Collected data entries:
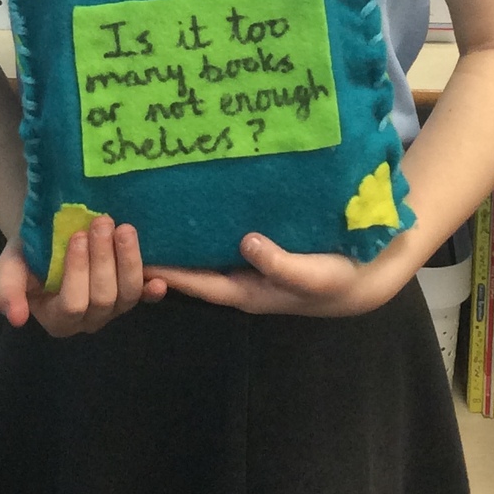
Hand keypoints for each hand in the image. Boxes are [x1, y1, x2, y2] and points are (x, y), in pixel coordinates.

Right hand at [0, 219, 166, 337]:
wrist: (49, 236)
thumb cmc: (28, 255)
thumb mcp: (8, 268)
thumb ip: (7, 291)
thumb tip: (16, 318)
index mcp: (58, 319)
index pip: (73, 303)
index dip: (77, 271)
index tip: (77, 236)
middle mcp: (89, 320)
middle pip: (104, 297)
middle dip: (104, 258)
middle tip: (102, 222)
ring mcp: (114, 308)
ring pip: (128, 294)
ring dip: (129, 261)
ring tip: (124, 229)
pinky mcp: (132, 294)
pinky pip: (146, 297)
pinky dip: (154, 290)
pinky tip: (160, 279)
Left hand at [154, 232, 411, 318]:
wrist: (364, 276)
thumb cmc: (336, 279)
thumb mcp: (310, 274)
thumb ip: (279, 263)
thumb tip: (246, 242)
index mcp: (246, 291)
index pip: (197, 283)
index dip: (167, 271)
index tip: (134, 256)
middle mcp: (241, 279)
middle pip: (194, 268)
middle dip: (166, 251)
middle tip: (129, 228)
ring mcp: (250, 264)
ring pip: (207, 251)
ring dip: (182, 236)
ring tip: (151, 210)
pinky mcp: (261, 249)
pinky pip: (224, 237)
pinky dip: (206, 224)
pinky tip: (193, 202)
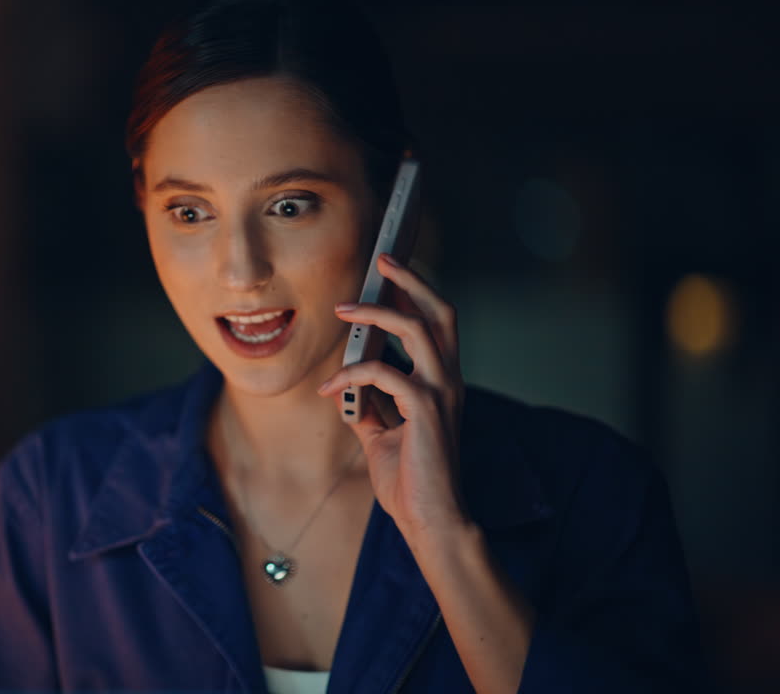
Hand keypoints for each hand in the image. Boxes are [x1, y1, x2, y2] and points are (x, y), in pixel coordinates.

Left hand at [317, 253, 467, 543]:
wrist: (429, 520)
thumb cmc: (408, 479)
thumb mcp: (380, 435)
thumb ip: (367, 405)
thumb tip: (342, 384)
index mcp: (441, 383)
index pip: (436, 324)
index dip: (416, 292)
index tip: (389, 271)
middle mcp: (448, 381)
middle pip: (440, 312)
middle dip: (411, 280)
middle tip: (383, 258)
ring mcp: (442, 393)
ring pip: (417, 329)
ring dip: (377, 313)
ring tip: (342, 308)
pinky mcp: (426, 410)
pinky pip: (385, 373)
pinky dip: (353, 373)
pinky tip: (330, 388)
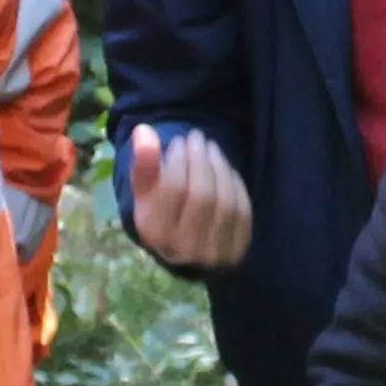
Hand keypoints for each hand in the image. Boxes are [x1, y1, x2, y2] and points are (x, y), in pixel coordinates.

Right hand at [123, 125, 253, 272]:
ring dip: (219, 167)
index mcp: (155, 235)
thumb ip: (142, 162)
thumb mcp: (145, 189)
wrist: (183, 244)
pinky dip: (234, 183)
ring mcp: (214, 253)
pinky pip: (243, 209)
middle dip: (201, 160)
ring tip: (210, 147)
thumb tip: (144, 131)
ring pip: (226, 202)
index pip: (173, 190)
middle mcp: (185, 250)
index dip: (178, 159)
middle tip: (197, 138)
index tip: (179, 142)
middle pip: (202, 196)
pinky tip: (224, 168)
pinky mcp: (237, 250)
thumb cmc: (159, 210)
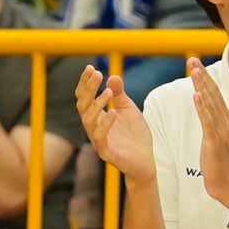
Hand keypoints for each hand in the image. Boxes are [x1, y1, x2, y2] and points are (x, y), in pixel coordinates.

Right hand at [75, 64, 156, 179]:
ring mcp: (98, 140)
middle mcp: (93, 127)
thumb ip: (120, 95)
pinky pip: (100, 138)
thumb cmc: (134, 135)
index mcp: (96, 116)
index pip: (84, 97)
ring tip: (107, 93)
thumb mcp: (128, 110)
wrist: (145, 161)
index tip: (91, 68)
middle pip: (83, 106)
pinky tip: (113, 113)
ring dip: (96, 105)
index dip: (85, 83)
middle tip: (97, 74)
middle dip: (88, 89)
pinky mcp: (106, 152)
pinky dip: (105, 124)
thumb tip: (113, 77)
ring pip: (88, 121)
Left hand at [188, 60, 228, 210]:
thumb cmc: (219, 162)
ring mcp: (220, 131)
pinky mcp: (214, 141)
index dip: (204, 78)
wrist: (228, 183)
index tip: (195, 63)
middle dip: (202, 76)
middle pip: (212, 93)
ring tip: (194, 70)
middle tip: (192, 60)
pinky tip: (196, 95)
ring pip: (209, 103)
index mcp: (224, 119)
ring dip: (201, 85)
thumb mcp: (215, 136)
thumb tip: (203, 107)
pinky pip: (207, 121)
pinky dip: (202, 107)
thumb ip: (211, 120)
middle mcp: (224, 121)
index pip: (213, 94)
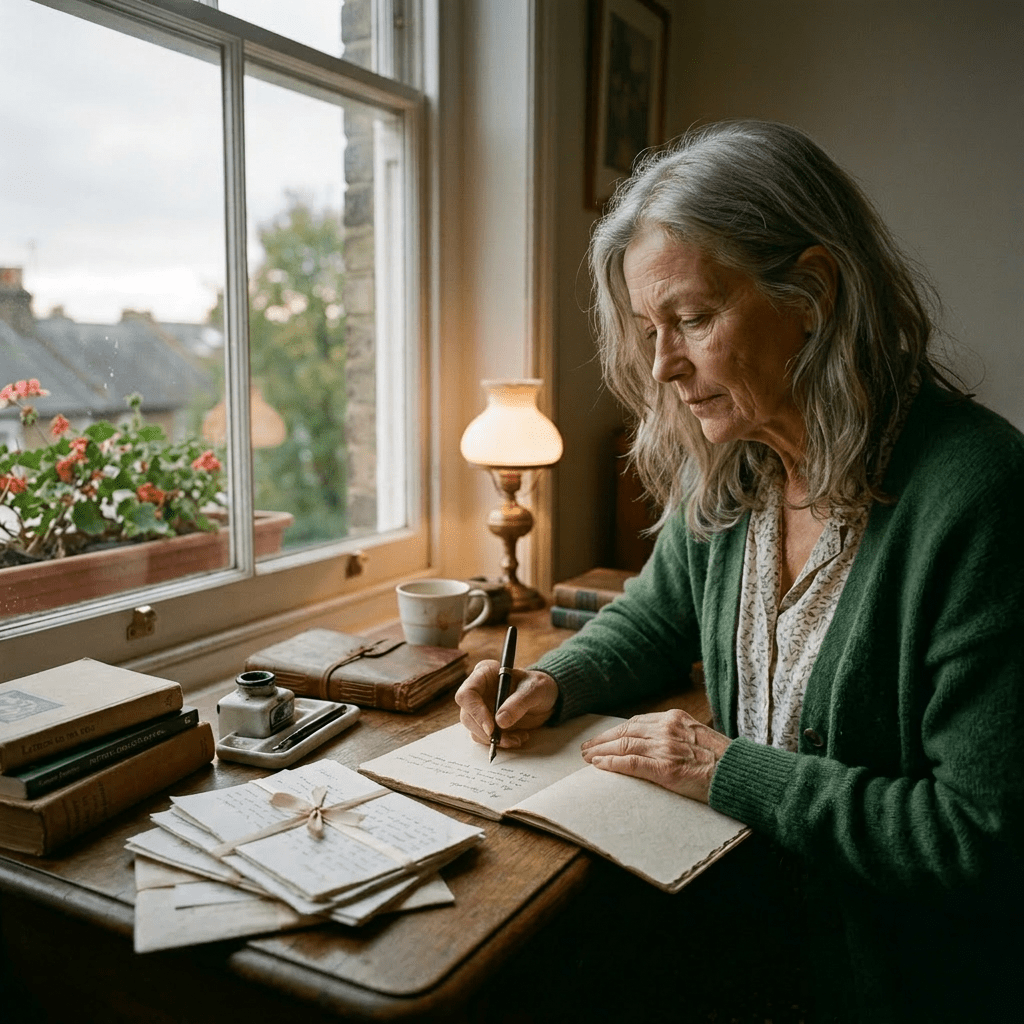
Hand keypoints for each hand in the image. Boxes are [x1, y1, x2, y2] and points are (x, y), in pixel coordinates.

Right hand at [455, 661, 558, 749]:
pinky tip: (518, 737)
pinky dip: (501, 742)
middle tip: (507, 740)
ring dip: (496, 739)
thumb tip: (499, 721)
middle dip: (486, 732)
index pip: (467, 694)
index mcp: (484, 674)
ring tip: (519, 737)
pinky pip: (486, 737)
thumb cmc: (539, 686)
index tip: (491, 728)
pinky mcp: (487, 723)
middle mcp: (478, 691)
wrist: (546, 698)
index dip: (475, 712)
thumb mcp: (535, 689)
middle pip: (467, 715)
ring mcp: (481, 708)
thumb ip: (519, 703)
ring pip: (475, 730)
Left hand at [580, 709, 730, 803]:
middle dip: (603, 740)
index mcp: (674, 718)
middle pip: (625, 731)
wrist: (739, 774)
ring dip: (601, 752)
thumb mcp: (697, 737)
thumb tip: (655, 743)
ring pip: (624, 746)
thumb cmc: (722, 760)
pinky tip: (600, 766)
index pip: (636, 722)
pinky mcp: (666, 768)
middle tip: (586, 749)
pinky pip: (632, 763)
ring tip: (588, 758)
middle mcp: (667, 729)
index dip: (615, 731)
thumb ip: (676, 736)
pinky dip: (613, 764)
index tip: (603, 739)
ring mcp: (666, 748)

### ASSIGNED TASK
Please output only the lines from the one holding "wrist: (739, 774)" to the end of the records, first and last included, exactly as they appear.

### RESPONSE BELOW
wrist: (739, 774)
ring dip: (601, 752)
thumb mcp: (697, 737)
thumb tip: (655, 743)
ring pip: (624, 746)
thumb cmc: (722, 760)
pinky tip: (600, 766)
index pip: (636, 722)
pinky mcp: (666, 768)
middle tip: (586, 749)
pinky pip: (632, 763)
ring tip: (588, 758)
middle mcp: (667, 729)
index dip: (615, 731)
thumb ip: (676, 736)
pinky dip: (613, 764)
index tip: (603, 739)
ring mcp: (666, 748)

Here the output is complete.